[Image and design file data]
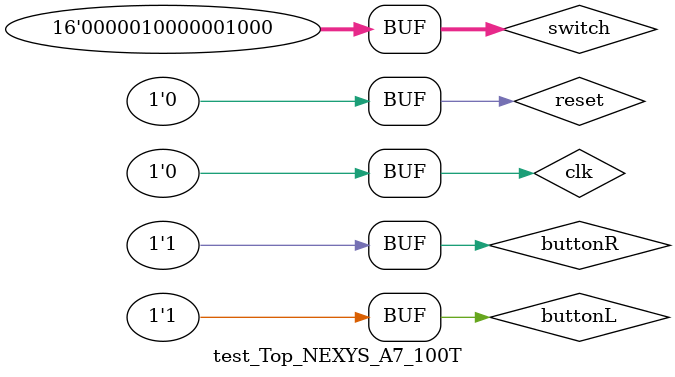
<source format=sv>
`timescale 1ns / 1ps


module test_Top_NEXYS_A7_100T();
    logic 		 clk;	  // CLK100MHZ
    logic 		 reset;   // BTNC
    logic 		 buttonL; // BTNL
    logic 		 buttonR; // BTNR
    logic [15:0] switch;  // SW
    logic [7:0]  AN;
    logic [6:0]  A2G;
    
    // instantiate device to be tested
    Top_NEXYS_A7_100T top(.clk(clk),
                          .reset(reset),
                          .buttonL(buttonL),
                          .buttonR(buttonR),
                          .switch(switch),
                          .AN(AN),
                          .A2G(A2G));
    
    // initialize test
    initial begin
        #0; reset <= 1;
        #2; reset <= 0;
        #2; buttonL <= 1; buttonR <= 1;
        #2; switch 	<= 16'b00000100_00001000; // 4 + 8
    end
    
    // generate clock to sequence tests
    always begin
        clk <= 1; # 5;
        clk <= 0; # 5;
    end
    
endmodule

</source>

▶ **Problem to solve**
If a line above includes the string "switch", pick it out.

▶ **Solution below**
    logic [15:0] switch;  // SW
                          .switch(switch),
        #2; switch 	<= 16'b00000100_00001000; // 4 + 8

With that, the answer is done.